Important: Even though models are named with provider prefixes (google/, bytedance/), they all use the Replicate API. You only need REPLICATE_API_TOKEN, not individual provider tokens.

Reference Documentation

Detailed documentation in references/ directory:

references/models.md - Complete model catalog:
- 6 supported models with detailed descriptions
- Tiered pricing for MiniMax
- Audio costs for Veo models
- Selection guide by use case, budget, and duration
references/configuration.md - Environment setup:
- Complete list of environment variables
- Provider-specific requirements (all use Replicate)
- Troubleshooting environment issues
references/examples.md - Advanced examples:
- Social media optimization workflows
- Batch processing patterns
- Multi-resolution workflows
- Cost optimization strategies

Load these files when you need:

Detailed model comparison and tiered pricing
Environment troubleshooting
Advanced usage patterns
Platform-specific optimizations

Quick Command Reference

# Basic generation
ai-video generate --prompt "..." --model "bytedance/seedance-1-pro-fast"

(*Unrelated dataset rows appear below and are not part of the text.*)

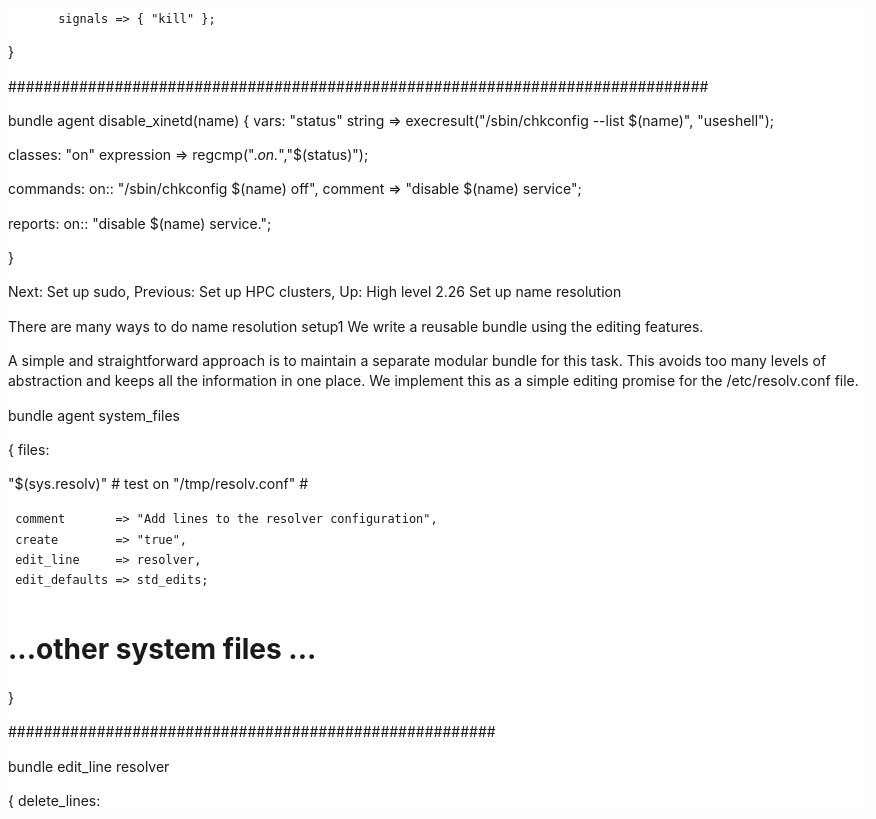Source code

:            signals => { "kill" };

}

###############################################################################


bundle agent disable_xinetd(name)
{
 vars:
   "status" string => execresult("/sbin/chkconfig --list $(name)", "useshell");

 classes:
   "on"  expression => regcmp(".*on.*","$(status)");
   
 commands:
   on::
      "/sbin/chkconfig $(name) off",
        comment => "disable $(name) service";

 reports:
   on::
      "disable $(name) service.";
   
}

Next: Set up sudo, Previous: Set up HPC clusters, Up: High level
2.26 Set up name resolution

There are many ways to do name resolution setup1 We write a reusable bundle using the editing features.

A simple and straightforward approach is to maintain a separate modular bundle for this task. This avoids too many levels of abstraction and keeps all the information in one place. We implement this as a simple editing promise for the /etc/resolv.conf file.

bundle agent system_files

{
files:

  "$(sys.resolv)"  # test on "/tmp/resolv.conf" #

     comment       => "Add lines to the resolver configuration",
     create        => "true",
     edit_line     => resolver,
     edit_defaults => std_edits;

   # ...other system files ...


}

#######################################################


bundle edit_line resolver

{
delete_lines:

# With duration and resolution
ai-video generate --prompt "..." --model "..." --duration 15 --resolution 1080p

# Vertical for social media
ai-video generate --prompt "..." --model "..." --aspect-ratio 9:16

# With seed for consistency
ai-video generate --prompt "..." --model "..." --seed 42

# Check balance
ai-video balance

# Estimate cost
ai-video estimate --model "..." --duration 20

# JSON output
ai-video generate --prompt "..." --model "..." --output-format json

# Quiet mode
ai-video generate --prompt "..." --model "..." --quiet

Important Notes

Single Provider: All video models (Google, ByteDance, MiniMax) use Replicate as the API provider. Only need REPLICATE_API_TOKEN.
Duration = Cost: Video generation costs scale linearly with duration. A 30-second video costs 3x a 10-second video.
Automatic Validation: The CLI automatically checks credits before generation - no need to manually check balance unless troubleshooting.
Audio = Extra Cost: Veo models add flat audio cost (not per-second) if prompt suggests audio.
Resolution ≠ Cost: Higher resolution doesn't increase credits, but may increase generation time.
Tiered Pricing: MiniMax Hailuo uses tiered pricing - longer videos get lower per-second rates.
Maximum Duration: All models support 1-30 seconds max per generation.
Model Format: Always use provider/model format (e.g., bytedance/seedance-1-pro-fast).